Литмир - Электронная Библиотека
Содержание  
A
A

Вогау не смутился. Нет, они не отличаются обидчивостью, наши юные хапуны! Зная цену вещам, даже подержанным, они искренне презирают слова. В подворотне Вогау струсил. Теперь он не боялся Михаила. Во-первых, это был как-никак его товарищ, во-вторых, оба они находились в стадии пятой бутылки, то есть бесстрашия. Хапун? Пусть хапун. Между друзьями и не то говорится. Поэтому вместо оскорблений он приступил к деловой аргументации.

- Ругаться ты после успеешь. Лучше подумай. Что ты - на восемь рабфаковских рублей проживешь? Это, может, и хорошо голодать, когда все голодают. А теперь другая ориентация. В «Лиссабон» небось захочется. Пожалуйста! Мандатов не требуется. Только денежки. Я тебе предлагаю: сядем за овчины. Да с партийностью мы это в два счета прикончим. И кутнем же тогда.

Михаил уже не сдерживал своих чувств. Затравленный всем - светом, романсами, балалайкой, вином, апломбом Вогау, - он злобно щерился. Он попробовал было, хватаясь за логику прошлого, крикнуть этому нахальному предателю, еще не успевшему заменить модной каскеткой военного шлема:

- Что же, мы за это дрались?..

Но добродушнейшая улыбка показала ему, что логикой больше не проживешь. Для Вогау все было просто.

- Тогда одно, а теперь другое. Разве я против революции? Да она наша кормилица! Прежде здесь всякие ваши сиятельства зады полировали. А теперь сиятельства в Константинополе сапоги ваксят. Мы вот в «Лиссабончике» херес попиваем. Ты меня, Лыков, выражениями не проберешь. Я, брат, сам патриот. Кажется, не дезертировал. Воевать так воевать. Паек так паек. Я на все согласен. А если «Лиссабон» открывают, - пожалуйста, и для меня найдется местечко. Небольшое, я ведь худой; шесть пудов, не больше. Словом, Лыков, брось ломаться! Давай дело делать!..

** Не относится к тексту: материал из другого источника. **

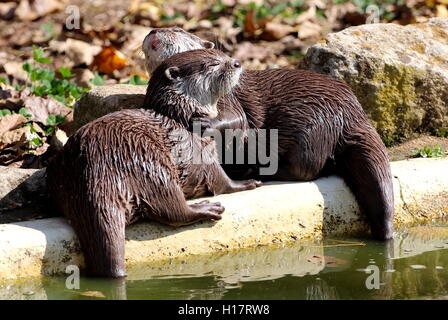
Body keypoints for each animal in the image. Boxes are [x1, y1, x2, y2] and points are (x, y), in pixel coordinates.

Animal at [45, 48, 260, 278]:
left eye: (222, 54)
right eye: (212, 64)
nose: (236, 63)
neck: (185, 117)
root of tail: (94, 174)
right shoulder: (198, 150)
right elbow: (220, 179)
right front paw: (244, 183)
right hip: (154, 168)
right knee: (173, 210)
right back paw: (207, 208)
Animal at [142, 28, 394, 240]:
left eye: (177, 30)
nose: (154, 31)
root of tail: (353, 110)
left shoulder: (231, 99)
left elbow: (237, 119)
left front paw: (207, 122)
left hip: (312, 128)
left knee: (305, 169)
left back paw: (259, 171)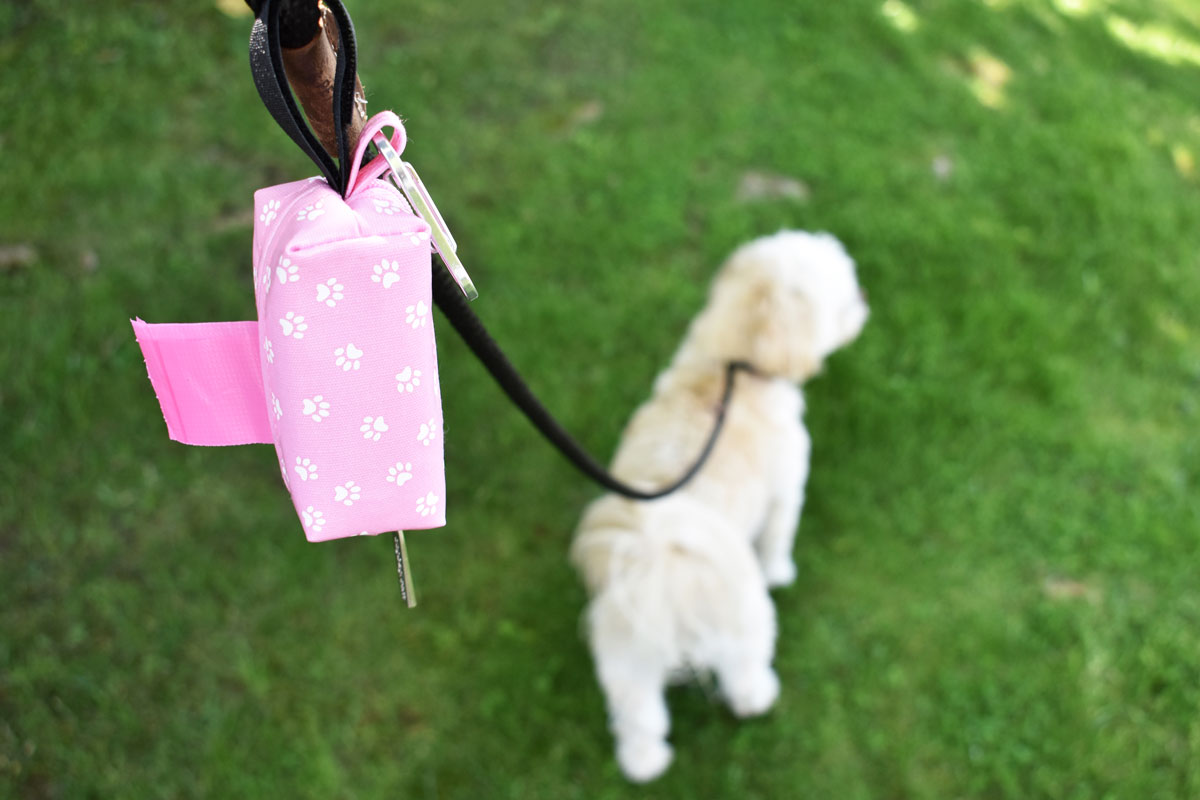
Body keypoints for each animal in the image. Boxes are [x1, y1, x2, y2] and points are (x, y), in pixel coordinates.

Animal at [566, 231, 868, 782]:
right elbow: (778, 538)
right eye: (843, 292)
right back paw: (758, 696)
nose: (863, 297)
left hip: (626, 657)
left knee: (638, 716)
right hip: (743, 619)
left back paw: (644, 763)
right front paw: (781, 571)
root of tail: (662, 570)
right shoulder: (787, 488)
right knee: (744, 670)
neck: (735, 364)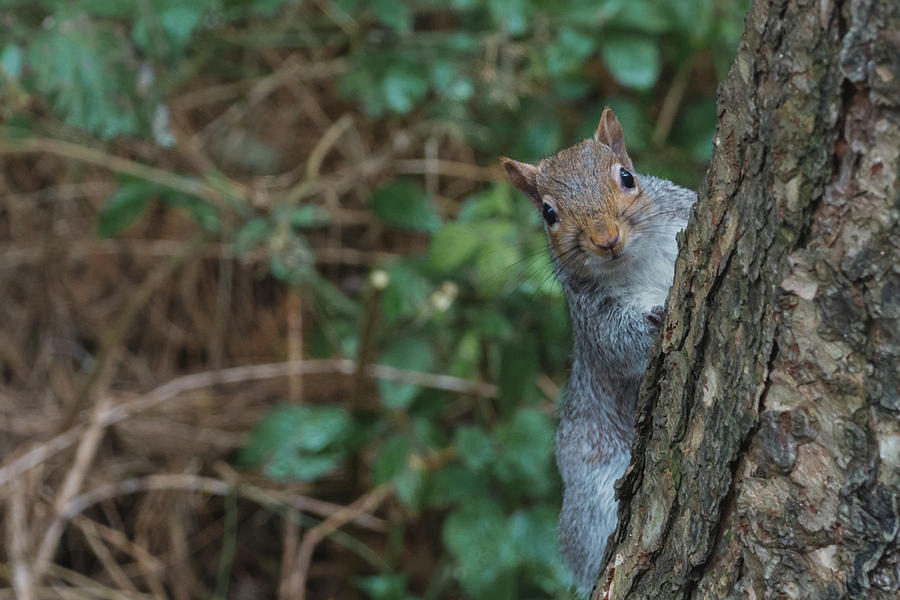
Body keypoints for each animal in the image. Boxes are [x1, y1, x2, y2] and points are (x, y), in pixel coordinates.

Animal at [502, 106, 692, 596]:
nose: (606, 238)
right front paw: (653, 322)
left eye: (627, 177)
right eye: (548, 213)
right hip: (592, 495)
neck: (636, 261)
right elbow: (618, 344)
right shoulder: (592, 314)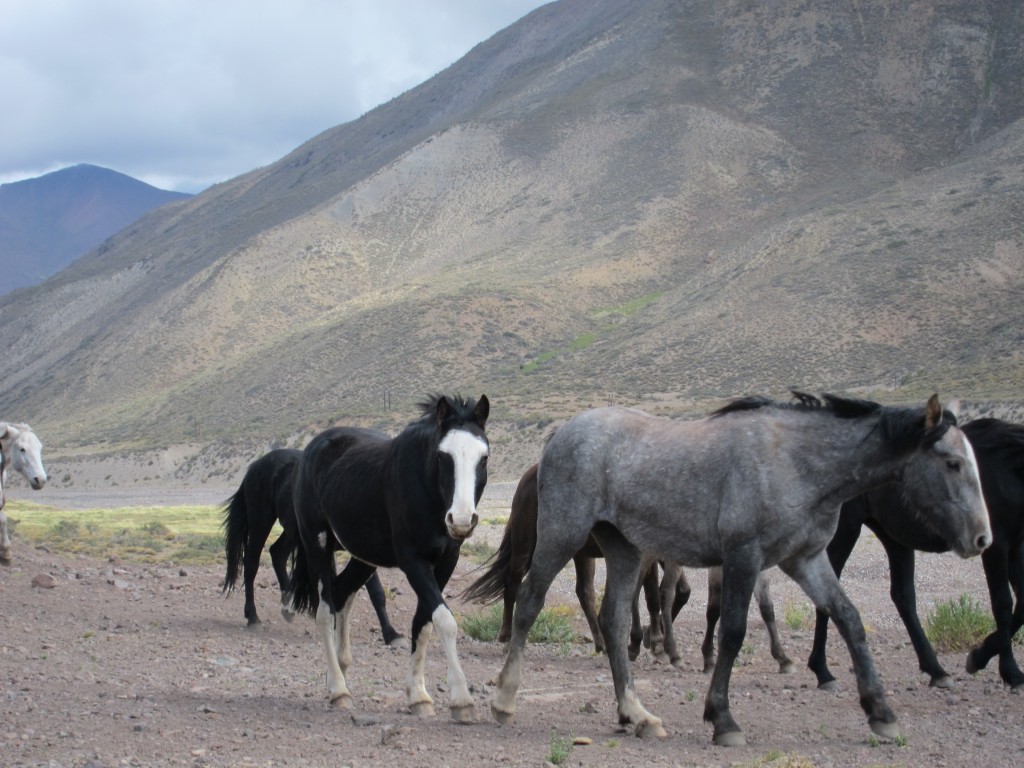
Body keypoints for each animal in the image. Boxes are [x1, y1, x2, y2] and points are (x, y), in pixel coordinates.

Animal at [220, 444, 403, 651]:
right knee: (251, 564)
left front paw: (391, 634)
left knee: (277, 553)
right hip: (261, 521)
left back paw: (289, 604)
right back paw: (253, 616)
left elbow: (376, 593)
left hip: (291, 531)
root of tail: (256, 465)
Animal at [282, 397, 485, 720]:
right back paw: (338, 690)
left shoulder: (445, 562)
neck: (426, 488)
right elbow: (444, 621)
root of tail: (313, 449)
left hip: (364, 557)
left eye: (483, 457)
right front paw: (461, 699)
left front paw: (418, 696)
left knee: (342, 593)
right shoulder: (413, 562)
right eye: (443, 456)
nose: (462, 519)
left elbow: (424, 622)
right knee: (325, 610)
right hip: (318, 547)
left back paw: (339, 672)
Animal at [491, 391, 987, 745]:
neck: (797, 462)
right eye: (952, 462)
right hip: (562, 536)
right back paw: (504, 699)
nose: (982, 538)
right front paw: (722, 718)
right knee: (530, 601)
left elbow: (849, 619)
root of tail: (559, 435)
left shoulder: (804, 560)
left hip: (624, 549)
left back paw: (637, 715)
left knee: (613, 621)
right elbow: (732, 632)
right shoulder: (744, 557)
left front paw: (880, 712)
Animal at [806, 417, 1024, 696]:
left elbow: (1022, 603)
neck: (1008, 467)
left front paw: (980, 656)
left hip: (894, 536)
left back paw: (936, 670)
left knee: (903, 597)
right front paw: (1008, 670)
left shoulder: (1016, 545)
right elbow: (1003, 605)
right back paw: (823, 671)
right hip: (848, 528)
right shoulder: (996, 547)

- Врешь, сволочь! Тебя к стенке следует за подобные штуки.

Презирая пустые слова, Вогау, однако, уважал названия вполне реальных институтов, вроде «стенки», тем более произнесенные в публичном месте. В одну минуту его ноги, затекшие от хереса, прониклись сознанием долга и подняли грузный корпус. За перегородкой был спешно оплачен счет с придаточными, и, превосходя все трюки фильма с погонями, единым духом Вогау пронесся от столика «Лиссабона», через две пустых улицы и проходной двор, в свою комнату. Михаил остался один, среди явного недоброжелательства отодвинутых стаканов, замолкшей Вари и напуганных, но в то же время наглых взглядов «граждан услужающих». Он попробовал еще раз резюмировать свои чувства возгласом:

- Сволочи!..

Но тогда один из официантов подошел к нему и хоть вежливо, однако настойчиво, чувствуя за собой как строки декрета, так и кулаки коллег, заявил:

- Извольте, гражданин, не скандалить. Это вам не семнадцатый...

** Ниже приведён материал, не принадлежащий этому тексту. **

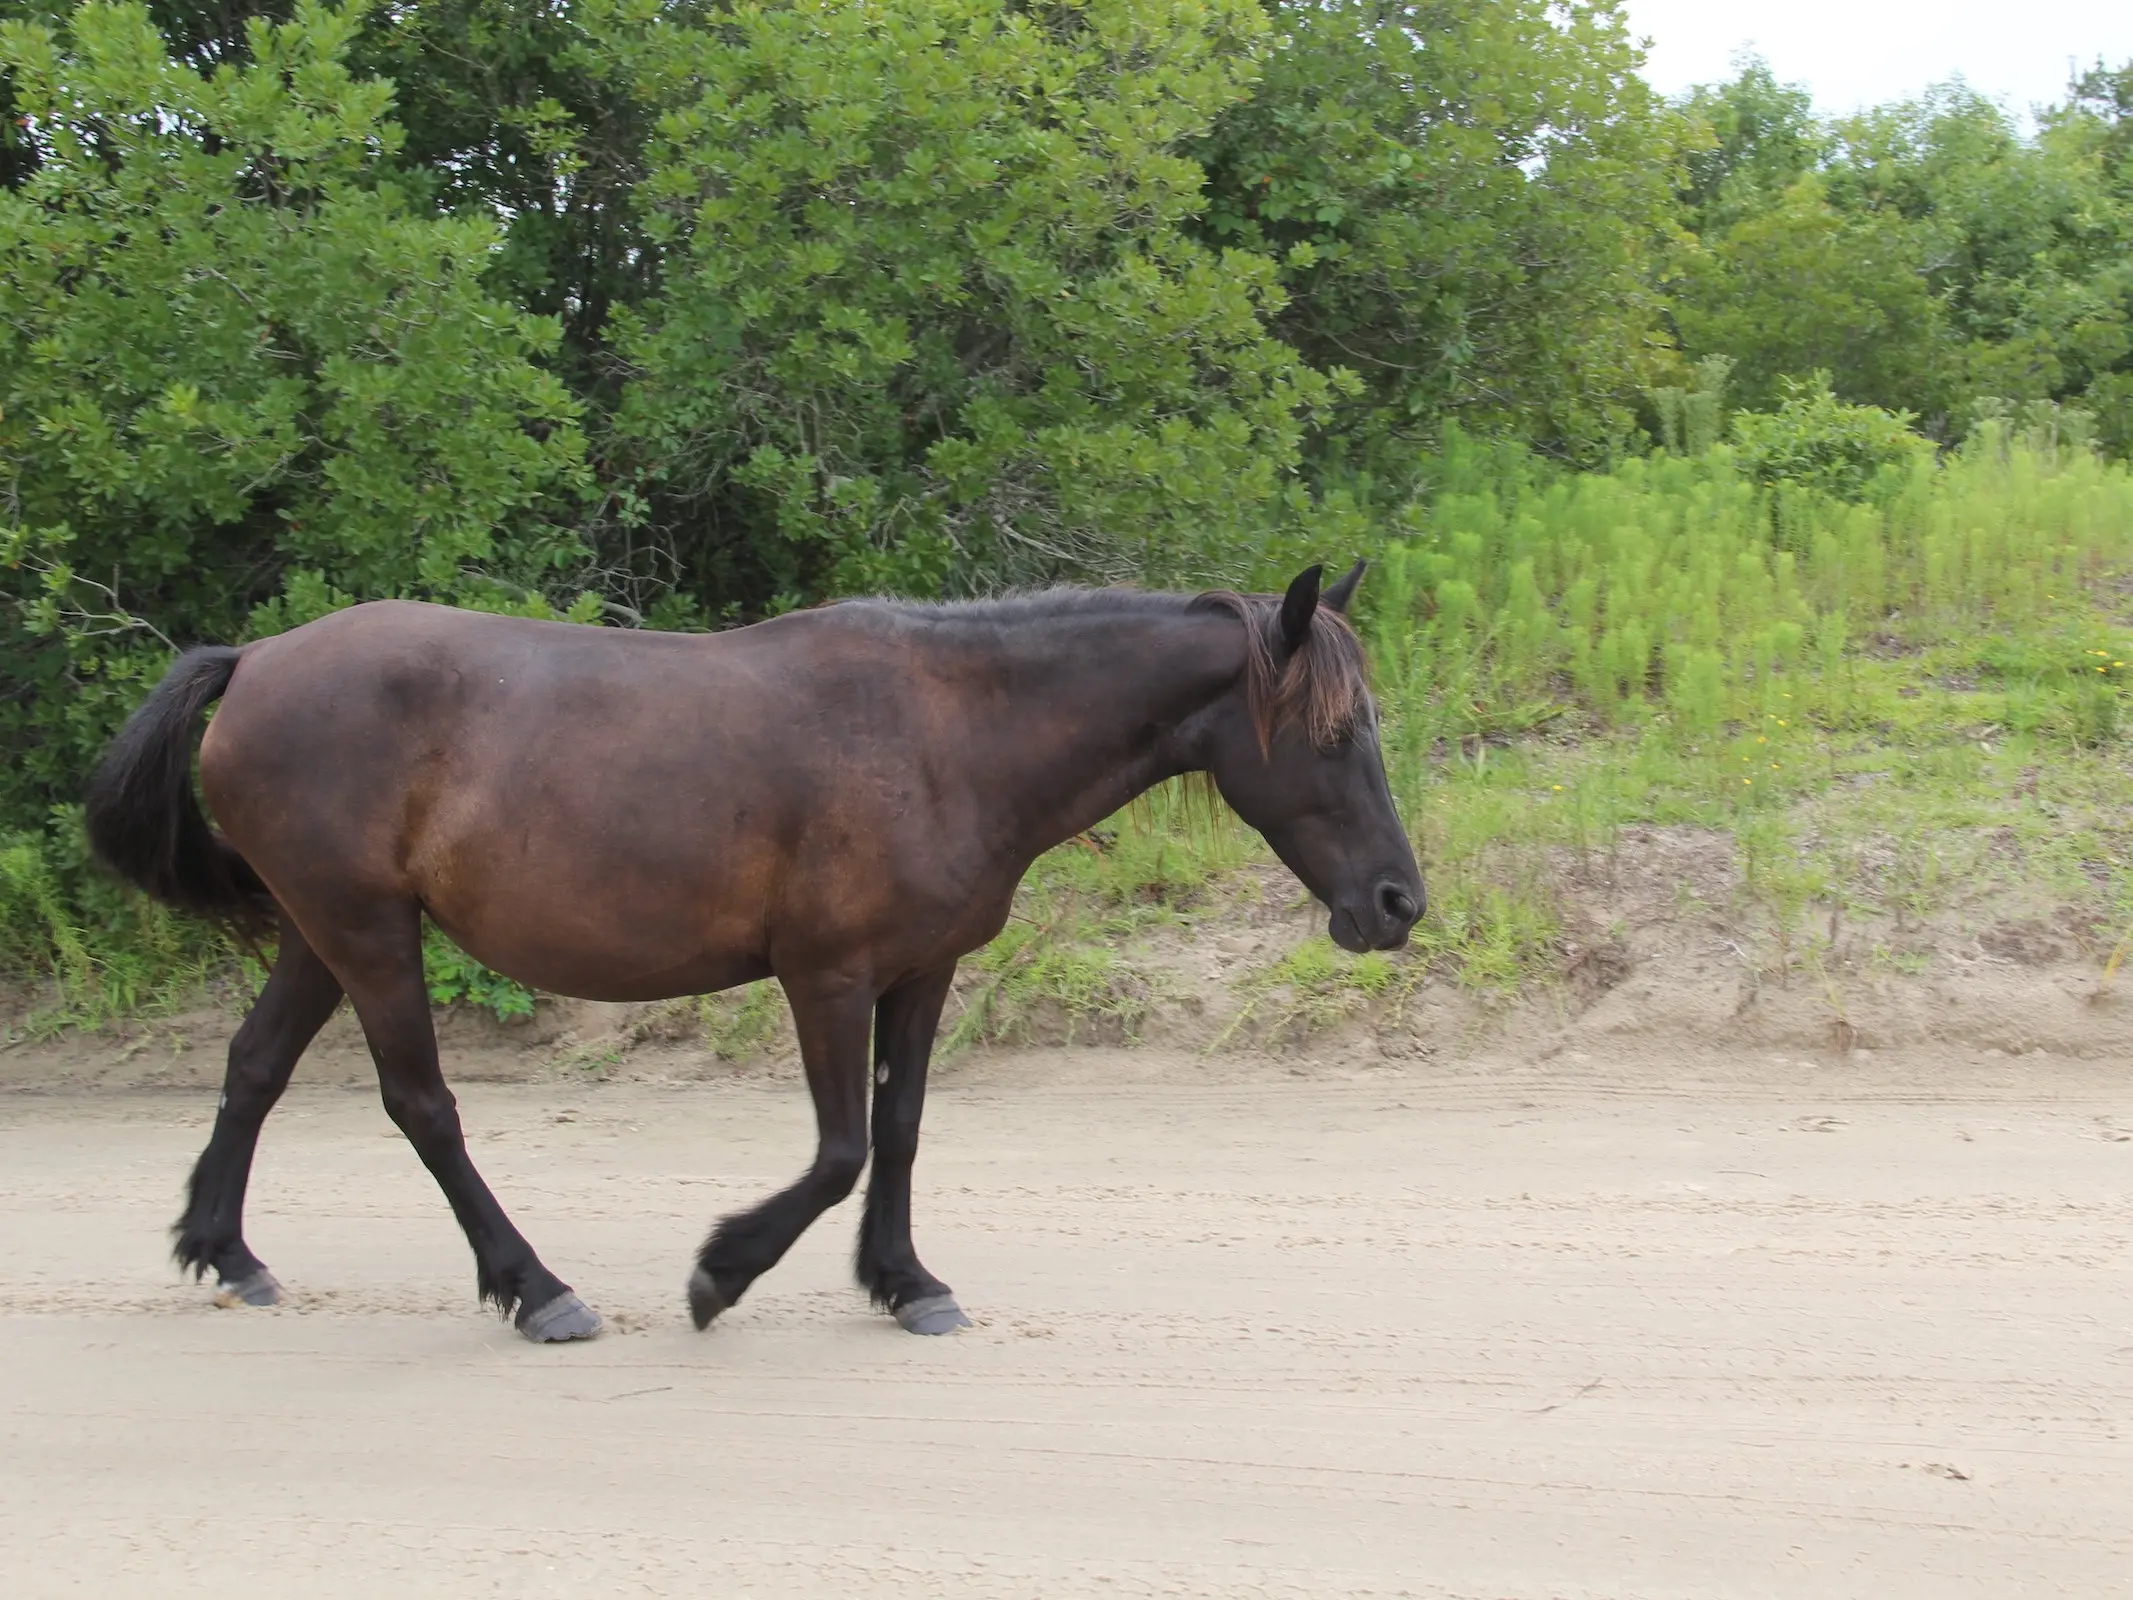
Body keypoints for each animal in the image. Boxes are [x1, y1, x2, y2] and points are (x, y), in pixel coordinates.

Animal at [87, 563, 1416, 1339]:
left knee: (254, 1066)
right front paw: (722, 1272)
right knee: (422, 1105)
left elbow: (900, 1129)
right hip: (365, 930)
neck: (946, 730)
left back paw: (225, 1250)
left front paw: (907, 1280)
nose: (1400, 900)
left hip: (326, 928)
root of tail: (254, 660)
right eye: (1332, 733)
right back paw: (538, 1288)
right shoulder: (825, 976)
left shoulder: (921, 972)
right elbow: (837, 1149)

Знаменитое изречение, новая поговорка - при каких только случаях не употребляли ее! Ею пытались унять и пьяного буяна, и благородного мечтателя. Она клеймила и воровство, и беспорядок, и неутоленный голод справедливости. Михаил, растерянный от всей новизны и непонятности обстановки, может быть и от вина, воспринял ее по существу. Что ему делать? Пойти в милицию или в райком с сообщением о проделках Вогау? Но черт их всех поймет, что они придумали с этой новой политикой! Теперь действительно не семнадцатый. Откуда Михаил знает, где кончается узаконенная торговля и где начинаются злоупотребления. Его высмеют. Кричать? Буянить? Сорвать душу на этой кабацкой мелюзге?

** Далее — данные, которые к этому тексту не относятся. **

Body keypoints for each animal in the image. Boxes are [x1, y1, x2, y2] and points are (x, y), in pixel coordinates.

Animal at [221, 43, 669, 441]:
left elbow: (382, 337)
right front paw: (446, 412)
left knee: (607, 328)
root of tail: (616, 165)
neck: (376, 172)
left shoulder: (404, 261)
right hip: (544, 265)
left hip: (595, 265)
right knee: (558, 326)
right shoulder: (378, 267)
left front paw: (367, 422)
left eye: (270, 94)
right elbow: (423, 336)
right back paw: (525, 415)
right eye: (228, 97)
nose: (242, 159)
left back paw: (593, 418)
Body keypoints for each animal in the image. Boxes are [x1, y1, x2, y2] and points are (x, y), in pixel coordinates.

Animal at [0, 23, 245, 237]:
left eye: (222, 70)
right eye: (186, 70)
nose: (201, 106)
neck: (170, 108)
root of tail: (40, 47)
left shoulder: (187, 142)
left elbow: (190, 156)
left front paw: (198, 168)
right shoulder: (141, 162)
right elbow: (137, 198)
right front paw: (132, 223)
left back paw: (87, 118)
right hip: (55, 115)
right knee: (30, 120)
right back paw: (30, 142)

Столь мало свойственный Михаилу такт удержал его на сей раз от скандала. Может быть, в этом сыграло роль пугливое поскрипывание манишки «гражданина услужающего», сразу напомнившее нашему герою гнусный душок кабацкого донкихотства. Может быть, слишком целомудренна и горька была его скорбь. Так или иначе, он сдержался. Молча вышел он, жалкий, ободранный, под злое пришептывание всех - и хозяина, и официантов, и гостей. Спустившись вниз, он услышал, как прерванное его выкриками веселье возобновилось. Варя снова обещала любовь, и чокание сгущалось в ликующий набат.

Дождь все шел. Как хорошо теперь понимал его Михаил! Унылый дождь, один не разделяющий восторгов этой новой московской ночи с разухабистыми голосами, с торгующими до трех часов ночи обжорными лавками, с лихачами, с нищенками, с пестротой и назойливостью восточного базара. Ночь, лишенная недавней молчаливости и сосредоточенности, пустячная, жалкая, дребеденная ночь. Дождь в ней был таким же чужаком, непрошеным пришельцем, как и Михаил. Наш герой долго бродил по улицам. Он не знал, куда ему деться. Пойти домой, рассказать обо всем Артему? Но Артем поморщится и с жестким шорохом газетного листа вытряхнет из себя сто раз читанные утешения: «Да, это тяжело, но необходимо; впрочем, скоро мы перейдем в наступление». Разве газета могла утешить взыскующее сердце? Он не мог сейчас думать. Он только болел этим жестоким и темным разуверением, как когда-то болел тифом. Его блуждание носило маниакальный характер, а отрывистый бессмысленный шепот о чьем-то предательстве походил на бред. Причем не было ни единомышленника, ни просто сострадательной души, никого, кроме дождя. Дождь не только пропитывал насквозь одежду, он входил в Михаила. Вскоре глаза нашего героя стыдливо и неприметно присоединились к нему.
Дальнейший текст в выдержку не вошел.